Fund Finance Market Observations for May | Cadwalader, Wickersham & Taft LLP
Fund financing markets remained active and dynamic in May, building on a strong first quarter. Much of what the market was presumably predicting at the start of the year has actually happened. While the markets are stable and there isn’t much breaking news, here are some of our recent observations.
Transaction volume and pipeline. Trading volume and transfer indicators continue to hum. The number of our new transactions has a slightly higher trend than the comparable period in 2020, and our accumulated hours in March and April 2021 actually exceeded 2020, which surprised positively because last year there had been such avalanche of contracts when the pandemic first set in. in our market. Potential transaction hours and LPA exams remain high, and when combined with very robust Q1 PE fundraising numbers PEI and PitchBook report, our forecasts remain very optimistic.
Use of the bank. While our January forecast for spread compression and shim size increases have moved as expected, my forecast for usage down a few points did not materialize. My guess was that valuations being frothy and PSPCs stealing opportunities would slow the flow of PE transactions and hence negatively impact usage. But anecdotal comments suggest usage is at the high end of historical levels. And several press reports suggest that the sponsors do not see a significant competitive impact on the transaction flow on the PSPC side.
Transaction issues. Several hot topics on the side of agreements:
– The Revlon language is an increasingly frequent point of negotiation. More soon.
– Rated feeders that issue note-like structures to investors, especially insurance companies, are increasingly on our plate. Lenders often face the risk of debt commitment, so it is important to work with fund advisors early on to get the proper wording in LPAs / Foster Note Agreements so that investors under -jacent get all of the basic loan credit.
– ADMs and tailor-made structures with equity commitments and backstop guarantees are banked. What a difference a year makes.

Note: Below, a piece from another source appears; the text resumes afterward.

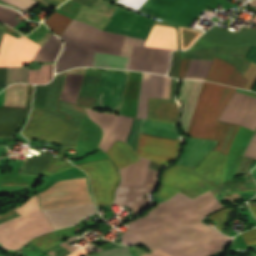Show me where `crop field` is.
I'll return each mask as SVG.
<instances>
[{"instance_id": "5142ce71", "label": "crop field", "mask_w": 256, "mask_h": 256, "mask_svg": "<svg viewBox=\"0 0 256 256\" xmlns=\"http://www.w3.org/2000/svg\"><path fill=\"white\" fill-rule=\"evenodd\" d=\"M66 72L56 75L54 80L48 85L44 108L80 127L85 115L84 108L59 100Z\"/></svg>"}, {"instance_id": "d32e631a", "label": "crop field", "mask_w": 256, "mask_h": 256, "mask_svg": "<svg viewBox=\"0 0 256 256\" xmlns=\"http://www.w3.org/2000/svg\"><path fill=\"white\" fill-rule=\"evenodd\" d=\"M62 48L61 40L52 34L50 39L40 49L34 61L53 62L56 61Z\"/></svg>"}, {"instance_id": "4a817a6b", "label": "crop field", "mask_w": 256, "mask_h": 256, "mask_svg": "<svg viewBox=\"0 0 256 256\" xmlns=\"http://www.w3.org/2000/svg\"><path fill=\"white\" fill-rule=\"evenodd\" d=\"M171 78L165 77L163 98L168 99ZM177 80L172 79L169 100L148 98L147 119L177 123L178 104L174 100Z\"/></svg>"}, {"instance_id": "120bbe31", "label": "crop field", "mask_w": 256, "mask_h": 256, "mask_svg": "<svg viewBox=\"0 0 256 256\" xmlns=\"http://www.w3.org/2000/svg\"><path fill=\"white\" fill-rule=\"evenodd\" d=\"M103 69L87 68L82 84V96L96 98Z\"/></svg>"}, {"instance_id": "92a150f3", "label": "crop field", "mask_w": 256, "mask_h": 256, "mask_svg": "<svg viewBox=\"0 0 256 256\" xmlns=\"http://www.w3.org/2000/svg\"><path fill=\"white\" fill-rule=\"evenodd\" d=\"M33 85H28L26 109L0 108V137L12 138L23 118L27 117L32 101Z\"/></svg>"}, {"instance_id": "78b8030e", "label": "crop field", "mask_w": 256, "mask_h": 256, "mask_svg": "<svg viewBox=\"0 0 256 256\" xmlns=\"http://www.w3.org/2000/svg\"><path fill=\"white\" fill-rule=\"evenodd\" d=\"M142 256H170V255L166 254L165 252H163V251H161L160 249L157 248L151 254H146V255H142Z\"/></svg>"}, {"instance_id": "0bd39190", "label": "crop field", "mask_w": 256, "mask_h": 256, "mask_svg": "<svg viewBox=\"0 0 256 256\" xmlns=\"http://www.w3.org/2000/svg\"><path fill=\"white\" fill-rule=\"evenodd\" d=\"M85 110H86L89 118L92 119L95 123H97L103 130V138L100 143V145H101L103 140L107 136L108 132L110 131L113 123L115 122L117 116L108 114V113L96 112V111H93L91 109H86V108H85ZM100 145H99V147H100Z\"/></svg>"}, {"instance_id": "c5b07064", "label": "crop field", "mask_w": 256, "mask_h": 256, "mask_svg": "<svg viewBox=\"0 0 256 256\" xmlns=\"http://www.w3.org/2000/svg\"><path fill=\"white\" fill-rule=\"evenodd\" d=\"M252 22L256 23V17H254V18L252 19Z\"/></svg>"}, {"instance_id": "028f5c9d", "label": "crop field", "mask_w": 256, "mask_h": 256, "mask_svg": "<svg viewBox=\"0 0 256 256\" xmlns=\"http://www.w3.org/2000/svg\"><path fill=\"white\" fill-rule=\"evenodd\" d=\"M83 75H67L64 83L61 100L71 103L77 102L78 92Z\"/></svg>"}, {"instance_id": "22f410ed", "label": "crop field", "mask_w": 256, "mask_h": 256, "mask_svg": "<svg viewBox=\"0 0 256 256\" xmlns=\"http://www.w3.org/2000/svg\"><path fill=\"white\" fill-rule=\"evenodd\" d=\"M154 23L155 20L117 6L105 30L146 39Z\"/></svg>"}, {"instance_id": "28ad6ade", "label": "crop field", "mask_w": 256, "mask_h": 256, "mask_svg": "<svg viewBox=\"0 0 256 256\" xmlns=\"http://www.w3.org/2000/svg\"><path fill=\"white\" fill-rule=\"evenodd\" d=\"M39 200L41 209L92 203L86 183L52 187Z\"/></svg>"}, {"instance_id": "7b73153f", "label": "crop field", "mask_w": 256, "mask_h": 256, "mask_svg": "<svg viewBox=\"0 0 256 256\" xmlns=\"http://www.w3.org/2000/svg\"><path fill=\"white\" fill-rule=\"evenodd\" d=\"M6 83V67L0 68V88H5Z\"/></svg>"}, {"instance_id": "cbeb9de0", "label": "crop field", "mask_w": 256, "mask_h": 256, "mask_svg": "<svg viewBox=\"0 0 256 256\" xmlns=\"http://www.w3.org/2000/svg\"><path fill=\"white\" fill-rule=\"evenodd\" d=\"M128 72L104 69L95 106L119 110Z\"/></svg>"}, {"instance_id": "d3111659", "label": "crop field", "mask_w": 256, "mask_h": 256, "mask_svg": "<svg viewBox=\"0 0 256 256\" xmlns=\"http://www.w3.org/2000/svg\"><path fill=\"white\" fill-rule=\"evenodd\" d=\"M132 120L133 118L119 115L101 148L107 152L116 139L125 142L131 128Z\"/></svg>"}, {"instance_id": "db79e9e6", "label": "crop field", "mask_w": 256, "mask_h": 256, "mask_svg": "<svg viewBox=\"0 0 256 256\" xmlns=\"http://www.w3.org/2000/svg\"><path fill=\"white\" fill-rule=\"evenodd\" d=\"M95 100L94 98H88V97H79L78 104L88 106V107H94Z\"/></svg>"}, {"instance_id": "1f2cbd36", "label": "crop field", "mask_w": 256, "mask_h": 256, "mask_svg": "<svg viewBox=\"0 0 256 256\" xmlns=\"http://www.w3.org/2000/svg\"><path fill=\"white\" fill-rule=\"evenodd\" d=\"M92 256H131V254L128 248L121 247L110 249L108 251L98 253Z\"/></svg>"}, {"instance_id": "34b2d1b8", "label": "crop field", "mask_w": 256, "mask_h": 256, "mask_svg": "<svg viewBox=\"0 0 256 256\" xmlns=\"http://www.w3.org/2000/svg\"><path fill=\"white\" fill-rule=\"evenodd\" d=\"M234 91L235 88L204 81L187 135L219 140L215 150L227 154L239 126L216 120Z\"/></svg>"}, {"instance_id": "5a996713", "label": "crop field", "mask_w": 256, "mask_h": 256, "mask_svg": "<svg viewBox=\"0 0 256 256\" xmlns=\"http://www.w3.org/2000/svg\"><path fill=\"white\" fill-rule=\"evenodd\" d=\"M77 166L88 174L96 204L110 205L113 200V190L119 179L114 164L106 159L77 164Z\"/></svg>"}, {"instance_id": "0f1d7ab4", "label": "crop field", "mask_w": 256, "mask_h": 256, "mask_svg": "<svg viewBox=\"0 0 256 256\" xmlns=\"http://www.w3.org/2000/svg\"><path fill=\"white\" fill-rule=\"evenodd\" d=\"M86 6L93 8L97 0H74Z\"/></svg>"}, {"instance_id": "5d738f31", "label": "crop field", "mask_w": 256, "mask_h": 256, "mask_svg": "<svg viewBox=\"0 0 256 256\" xmlns=\"http://www.w3.org/2000/svg\"><path fill=\"white\" fill-rule=\"evenodd\" d=\"M30 242H32L44 251L54 247L56 244L59 243L53 232L34 238Z\"/></svg>"}, {"instance_id": "73cf0c24", "label": "crop field", "mask_w": 256, "mask_h": 256, "mask_svg": "<svg viewBox=\"0 0 256 256\" xmlns=\"http://www.w3.org/2000/svg\"><path fill=\"white\" fill-rule=\"evenodd\" d=\"M144 42L143 39H137L132 37H125L122 50H121V56H129L131 55L133 44L142 45Z\"/></svg>"}, {"instance_id": "f4fd0767", "label": "crop field", "mask_w": 256, "mask_h": 256, "mask_svg": "<svg viewBox=\"0 0 256 256\" xmlns=\"http://www.w3.org/2000/svg\"><path fill=\"white\" fill-rule=\"evenodd\" d=\"M100 33L101 30L73 19L60 36L65 46L57 61L56 72L77 66H91Z\"/></svg>"}, {"instance_id": "00972430", "label": "crop field", "mask_w": 256, "mask_h": 256, "mask_svg": "<svg viewBox=\"0 0 256 256\" xmlns=\"http://www.w3.org/2000/svg\"><path fill=\"white\" fill-rule=\"evenodd\" d=\"M202 82L203 81L182 80L179 98L184 103V109L180 118V129L185 135L188 131Z\"/></svg>"}, {"instance_id": "4177f3b9", "label": "crop field", "mask_w": 256, "mask_h": 256, "mask_svg": "<svg viewBox=\"0 0 256 256\" xmlns=\"http://www.w3.org/2000/svg\"><path fill=\"white\" fill-rule=\"evenodd\" d=\"M205 80L228 84L240 88H243L248 81L231 65L216 58L214 59Z\"/></svg>"}, {"instance_id": "c39391a2", "label": "crop field", "mask_w": 256, "mask_h": 256, "mask_svg": "<svg viewBox=\"0 0 256 256\" xmlns=\"http://www.w3.org/2000/svg\"><path fill=\"white\" fill-rule=\"evenodd\" d=\"M248 4H250V5H252L253 7H255V8H256V0L251 1V2H250V3H248Z\"/></svg>"}, {"instance_id": "5866460e", "label": "crop field", "mask_w": 256, "mask_h": 256, "mask_svg": "<svg viewBox=\"0 0 256 256\" xmlns=\"http://www.w3.org/2000/svg\"><path fill=\"white\" fill-rule=\"evenodd\" d=\"M129 60L128 57L96 52L93 66L128 69Z\"/></svg>"}, {"instance_id": "1d83c4d3", "label": "crop field", "mask_w": 256, "mask_h": 256, "mask_svg": "<svg viewBox=\"0 0 256 256\" xmlns=\"http://www.w3.org/2000/svg\"><path fill=\"white\" fill-rule=\"evenodd\" d=\"M124 37L123 35L103 31L95 51L119 55Z\"/></svg>"}, {"instance_id": "c3a83c6f", "label": "crop field", "mask_w": 256, "mask_h": 256, "mask_svg": "<svg viewBox=\"0 0 256 256\" xmlns=\"http://www.w3.org/2000/svg\"><path fill=\"white\" fill-rule=\"evenodd\" d=\"M58 1L62 3V2L65 1V0H58Z\"/></svg>"}, {"instance_id": "d1516ede", "label": "crop field", "mask_w": 256, "mask_h": 256, "mask_svg": "<svg viewBox=\"0 0 256 256\" xmlns=\"http://www.w3.org/2000/svg\"><path fill=\"white\" fill-rule=\"evenodd\" d=\"M218 120L255 131L256 98L234 92Z\"/></svg>"}, {"instance_id": "a9b5d70f", "label": "crop field", "mask_w": 256, "mask_h": 256, "mask_svg": "<svg viewBox=\"0 0 256 256\" xmlns=\"http://www.w3.org/2000/svg\"><path fill=\"white\" fill-rule=\"evenodd\" d=\"M102 136V131L94 122L85 116L80 127L79 138L76 145L75 159L98 150L97 145Z\"/></svg>"}, {"instance_id": "dbb93151", "label": "crop field", "mask_w": 256, "mask_h": 256, "mask_svg": "<svg viewBox=\"0 0 256 256\" xmlns=\"http://www.w3.org/2000/svg\"><path fill=\"white\" fill-rule=\"evenodd\" d=\"M22 10H30L35 4H37L38 2H36L35 0H4Z\"/></svg>"}, {"instance_id": "d9b57169", "label": "crop field", "mask_w": 256, "mask_h": 256, "mask_svg": "<svg viewBox=\"0 0 256 256\" xmlns=\"http://www.w3.org/2000/svg\"><path fill=\"white\" fill-rule=\"evenodd\" d=\"M171 51L134 45L129 69L166 74Z\"/></svg>"}, {"instance_id": "1d79db26", "label": "crop field", "mask_w": 256, "mask_h": 256, "mask_svg": "<svg viewBox=\"0 0 256 256\" xmlns=\"http://www.w3.org/2000/svg\"><path fill=\"white\" fill-rule=\"evenodd\" d=\"M180 58V52L179 51H174L173 56H172V62H171V68L169 72V76L178 78L176 75L177 67H178V62Z\"/></svg>"}, {"instance_id": "03da06ac", "label": "crop field", "mask_w": 256, "mask_h": 256, "mask_svg": "<svg viewBox=\"0 0 256 256\" xmlns=\"http://www.w3.org/2000/svg\"><path fill=\"white\" fill-rule=\"evenodd\" d=\"M71 20L72 18H69L67 16H64L55 12L50 17H48L45 20V22L48 24V26L51 28L53 32H55L60 36L61 33L64 31V29L71 22Z\"/></svg>"}, {"instance_id": "fb207236", "label": "crop field", "mask_w": 256, "mask_h": 256, "mask_svg": "<svg viewBox=\"0 0 256 256\" xmlns=\"http://www.w3.org/2000/svg\"><path fill=\"white\" fill-rule=\"evenodd\" d=\"M114 1H116V0H114Z\"/></svg>"}, {"instance_id": "c21b1889", "label": "crop field", "mask_w": 256, "mask_h": 256, "mask_svg": "<svg viewBox=\"0 0 256 256\" xmlns=\"http://www.w3.org/2000/svg\"><path fill=\"white\" fill-rule=\"evenodd\" d=\"M29 67H7V83H27L28 80Z\"/></svg>"}, {"instance_id": "733c2abd", "label": "crop field", "mask_w": 256, "mask_h": 256, "mask_svg": "<svg viewBox=\"0 0 256 256\" xmlns=\"http://www.w3.org/2000/svg\"><path fill=\"white\" fill-rule=\"evenodd\" d=\"M216 44L224 46L256 45V29L242 27L238 33H232L215 25L204 33L192 48Z\"/></svg>"}, {"instance_id": "447ae74e", "label": "crop field", "mask_w": 256, "mask_h": 256, "mask_svg": "<svg viewBox=\"0 0 256 256\" xmlns=\"http://www.w3.org/2000/svg\"><path fill=\"white\" fill-rule=\"evenodd\" d=\"M246 245L256 243V229L242 233Z\"/></svg>"}, {"instance_id": "dafd665d", "label": "crop field", "mask_w": 256, "mask_h": 256, "mask_svg": "<svg viewBox=\"0 0 256 256\" xmlns=\"http://www.w3.org/2000/svg\"><path fill=\"white\" fill-rule=\"evenodd\" d=\"M187 140L178 164L195 169L198 164L208 155L217 141L181 137Z\"/></svg>"}, {"instance_id": "ac0d7876", "label": "crop field", "mask_w": 256, "mask_h": 256, "mask_svg": "<svg viewBox=\"0 0 256 256\" xmlns=\"http://www.w3.org/2000/svg\"><path fill=\"white\" fill-rule=\"evenodd\" d=\"M226 157L211 151L195 170L178 164L170 167L163 173L156 196L167 200L180 191L193 199L209 190L213 195L256 190L255 181L222 184Z\"/></svg>"}, {"instance_id": "b54c1fbb", "label": "crop field", "mask_w": 256, "mask_h": 256, "mask_svg": "<svg viewBox=\"0 0 256 256\" xmlns=\"http://www.w3.org/2000/svg\"><path fill=\"white\" fill-rule=\"evenodd\" d=\"M164 76L151 74L148 97L162 98Z\"/></svg>"}, {"instance_id": "730fd06b", "label": "crop field", "mask_w": 256, "mask_h": 256, "mask_svg": "<svg viewBox=\"0 0 256 256\" xmlns=\"http://www.w3.org/2000/svg\"><path fill=\"white\" fill-rule=\"evenodd\" d=\"M141 75L140 72H129L119 114L135 117Z\"/></svg>"}, {"instance_id": "412701ff", "label": "crop field", "mask_w": 256, "mask_h": 256, "mask_svg": "<svg viewBox=\"0 0 256 256\" xmlns=\"http://www.w3.org/2000/svg\"><path fill=\"white\" fill-rule=\"evenodd\" d=\"M15 211L22 216L0 224V243L3 248L17 250L33 237L53 230L39 209L37 196Z\"/></svg>"}, {"instance_id": "d14b1444", "label": "crop field", "mask_w": 256, "mask_h": 256, "mask_svg": "<svg viewBox=\"0 0 256 256\" xmlns=\"http://www.w3.org/2000/svg\"><path fill=\"white\" fill-rule=\"evenodd\" d=\"M252 204H253V205H256V203H252ZM252 204L249 203V206H250L251 210L253 211V213H254V215H255V217H256V213H255V211H254V210H256V206H252Z\"/></svg>"}, {"instance_id": "9d1cf04e", "label": "crop field", "mask_w": 256, "mask_h": 256, "mask_svg": "<svg viewBox=\"0 0 256 256\" xmlns=\"http://www.w3.org/2000/svg\"><path fill=\"white\" fill-rule=\"evenodd\" d=\"M244 155L256 159V134L253 135Z\"/></svg>"}, {"instance_id": "3316defc", "label": "crop field", "mask_w": 256, "mask_h": 256, "mask_svg": "<svg viewBox=\"0 0 256 256\" xmlns=\"http://www.w3.org/2000/svg\"><path fill=\"white\" fill-rule=\"evenodd\" d=\"M41 47L6 27L0 46V66H19L29 64Z\"/></svg>"}, {"instance_id": "bd1437ed", "label": "crop field", "mask_w": 256, "mask_h": 256, "mask_svg": "<svg viewBox=\"0 0 256 256\" xmlns=\"http://www.w3.org/2000/svg\"><path fill=\"white\" fill-rule=\"evenodd\" d=\"M189 59L180 60L179 77L184 78L190 64ZM212 61L192 60L185 78L204 79Z\"/></svg>"}, {"instance_id": "eef30255", "label": "crop field", "mask_w": 256, "mask_h": 256, "mask_svg": "<svg viewBox=\"0 0 256 256\" xmlns=\"http://www.w3.org/2000/svg\"><path fill=\"white\" fill-rule=\"evenodd\" d=\"M144 46L177 49L176 29L154 25Z\"/></svg>"}, {"instance_id": "425ffa30", "label": "crop field", "mask_w": 256, "mask_h": 256, "mask_svg": "<svg viewBox=\"0 0 256 256\" xmlns=\"http://www.w3.org/2000/svg\"><path fill=\"white\" fill-rule=\"evenodd\" d=\"M72 167L70 164H68L67 162L59 159V158H55L52 160L51 164L47 167L44 175L46 176H50L53 175L57 172H60L62 170H65L67 168Z\"/></svg>"}, {"instance_id": "e52e79f7", "label": "crop field", "mask_w": 256, "mask_h": 256, "mask_svg": "<svg viewBox=\"0 0 256 256\" xmlns=\"http://www.w3.org/2000/svg\"><path fill=\"white\" fill-rule=\"evenodd\" d=\"M180 147V141L139 135L137 154L124 142L116 140L107 152L118 168L139 160L138 156L152 160L162 166L170 163L175 158Z\"/></svg>"}, {"instance_id": "d23c7cc5", "label": "crop field", "mask_w": 256, "mask_h": 256, "mask_svg": "<svg viewBox=\"0 0 256 256\" xmlns=\"http://www.w3.org/2000/svg\"><path fill=\"white\" fill-rule=\"evenodd\" d=\"M19 14L15 10L0 6V21L6 23L11 27H15L19 21L15 20V16Z\"/></svg>"}, {"instance_id": "dd49c442", "label": "crop field", "mask_w": 256, "mask_h": 256, "mask_svg": "<svg viewBox=\"0 0 256 256\" xmlns=\"http://www.w3.org/2000/svg\"><path fill=\"white\" fill-rule=\"evenodd\" d=\"M78 131L79 128L64 118L34 107L22 134L28 140L38 139L62 144L57 154L62 157L66 148L75 149Z\"/></svg>"}, {"instance_id": "ae1a2a85", "label": "crop field", "mask_w": 256, "mask_h": 256, "mask_svg": "<svg viewBox=\"0 0 256 256\" xmlns=\"http://www.w3.org/2000/svg\"><path fill=\"white\" fill-rule=\"evenodd\" d=\"M140 161L124 167L119 171L122 186H142L150 161L140 157Z\"/></svg>"}, {"instance_id": "ae633e8c", "label": "crop field", "mask_w": 256, "mask_h": 256, "mask_svg": "<svg viewBox=\"0 0 256 256\" xmlns=\"http://www.w3.org/2000/svg\"><path fill=\"white\" fill-rule=\"evenodd\" d=\"M149 168H153V169H157V170H159V169H161V168H162V166L157 165V164H155V163L151 162V164H150Z\"/></svg>"}, {"instance_id": "8a807250", "label": "crop field", "mask_w": 256, "mask_h": 256, "mask_svg": "<svg viewBox=\"0 0 256 256\" xmlns=\"http://www.w3.org/2000/svg\"><path fill=\"white\" fill-rule=\"evenodd\" d=\"M221 208L210 191L193 200L178 192L126 223L130 229L122 234V244L145 243L152 250L158 247L172 256H208L233 239L200 222Z\"/></svg>"}, {"instance_id": "e1d0b9f6", "label": "crop field", "mask_w": 256, "mask_h": 256, "mask_svg": "<svg viewBox=\"0 0 256 256\" xmlns=\"http://www.w3.org/2000/svg\"><path fill=\"white\" fill-rule=\"evenodd\" d=\"M85 250L84 249H80V250H77L75 253L71 254L70 256H81L83 254H85Z\"/></svg>"}, {"instance_id": "750c4746", "label": "crop field", "mask_w": 256, "mask_h": 256, "mask_svg": "<svg viewBox=\"0 0 256 256\" xmlns=\"http://www.w3.org/2000/svg\"><path fill=\"white\" fill-rule=\"evenodd\" d=\"M140 133L180 140L177 132V127L173 124L143 119Z\"/></svg>"}, {"instance_id": "ade564c9", "label": "crop field", "mask_w": 256, "mask_h": 256, "mask_svg": "<svg viewBox=\"0 0 256 256\" xmlns=\"http://www.w3.org/2000/svg\"><path fill=\"white\" fill-rule=\"evenodd\" d=\"M12 212H15V211H12ZM12 212H9V213H6V214H3V215H0V217L5 216V215H7V214H10V213H12Z\"/></svg>"}, {"instance_id": "0765c3eb", "label": "crop field", "mask_w": 256, "mask_h": 256, "mask_svg": "<svg viewBox=\"0 0 256 256\" xmlns=\"http://www.w3.org/2000/svg\"><path fill=\"white\" fill-rule=\"evenodd\" d=\"M145 0H118V2L137 10Z\"/></svg>"}, {"instance_id": "214f88e0", "label": "crop field", "mask_w": 256, "mask_h": 256, "mask_svg": "<svg viewBox=\"0 0 256 256\" xmlns=\"http://www.w3.org/2000/svg\"><path fill=\"white\" fill-rule=\"evenodd\" d=\"M54 229L76 224L83 216L93 214V204L43 210Z\"/></svg>"}, {"instance_id": "e1f06a70", "label": "crop field", "mask_w": 256, "mask_h": 256, "mask_svg": "<svg viewBox=\"0 0 256 256\" xmlns=\"http://www.w3.org/2000/svg\"><path fill=\"white\" fill-rule=\"evenodd\" d=\"M53 158L46 154H39L36 157L27 158L23 174L41 176L44 168Z\"/></svg>"}, {"instance_id": "c035e120", "label": "crop field", "mask_w": 256, "mask_h": 256, "mask_svg": "<svg viewBox=\"0 0 256 256\" xmlns=\"http://www.w3.org/2000/svg\"><path fill=\"white\" fill-rule=\"evenodd\" d=\"M53 66L52 65H42V67L37 70H30V77L28 83L33 84H43L48 83L53 76Z\"/></svg>"}, {"instance_id": "b80d0937", "label": "crop field", "mask_w": 256, "mask_h": 256, "mask_svg": "<svg viewBox=\"0 0 256 256\" xmlns=\"http://www.w3.org/2000/svg\"><path fill=\"white\" fill-rule=\"evenodd\" d=\"M150 74L143 73L136 117L146 119L147 93Z\"/></svg>"}, {"instance_id": "d8731c3e", "label": "crop field", "mask_w": 256, "mask_h": 256, "mask_svg": "<svg viewBox=\"0 0 256 256\" xmlns=\"http://www.w3.org/2000/svg\"><path fill=\"white\" fill-rule=\"evenodd\" d=\"M213 0H147L139 11L177 26L189 27Z\"/></svg>"}, {"instance_id": "0fb4a251", "label": "crop field", "mask_w": 256, "mask_h": 256, "mask_svg": "<svg viewBox=\"0 0 256 256\" xmlns=\"http://www.w3.org/2000/svg\"><path fill=\"white\" fill-rule=\"evenodd\" d=\"M232 209H233V208L223 209V210H221V211H219V212H217V213H215V214L209 216L208 218H210V219H212V220L218 222V223H217V226H216L215 228H217L218 230H221V228H222V223H223L225 217L227 216V214H228L230 211H232ZM223 224H224V223H223Z\"/></svg>"}, {"instance_id": "bc2a9ffb", "label": "crop field", "mask_w": 256, "mask_h": 256, "mask_svg": "<svg viewBox=\"0 0 256 256\" xmlns=\"http://www.w3.org/2000/svg\"><path fill=\"white\" fill-rule=\"evenodd\" d=\"M158 171L149 169L143 187H118L113 204H127L136 214L149 206V200H143V194H148L156 185Z\"/></svg>"}, {"instance_id": "25e5ab78", "label": "crop field", "mask_w": 256, "mask_h": 256, "mask_svg": "<svg viewBox=\"0 0 256 256\" xmlns=\"http://www.w3.org/2000/svg\"><path fill=\"white\" fill-rule=\"evenodd\" d=\"M182 49H188V47L194 42V40L201 35V33L191 30H180Z\"/></svg>"}, {"instance_id": "89e229c0", "label": "crop field", "mask_w": 256, "mask_h": 256, "mask_svg": "<svg viewBox=\"0 0 256 256\" xmlns=\"http://www.w3.org/2000/svg\"><path fill=\"white\" fill-rule=\"evenodd\" d=\"M46 87H47V85H43V86H37L36 85L33 106L43 108L45 93H46Z\"/></svg>"}]
</instances>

– The ESG link is materially increasing.
Europe. The London market remains very active. Our team closed a € 6 billion underwriting facility last week that included both an ESG component and 27 participating banks. Quite the deal: perhaps the biggest consumed in Europe to date. In addition to a number of very large subscription contracts, we also continue to be very busy with NAV oriented transactions in the European market. Several of the current ones are innovative and first impression, and we look forward to discussing the structures if after the closure customers allow it.
Family offices. We continue to see robust business activity with family offices. In recent years, family offices have increasingly hired internal portfolio managers, invested in compliance and risk management, and have become more sophisticated users of funding. Many have large, diverse pools of investments in hedge funds, private equity funds, and public and private companies. All of this makes them attractive borrowers. We are seeing a steady increase in the size and sophistication of family office financing.
Mom. I think about my mother a lot today. Happy Mother’s Day Sunday to all moms.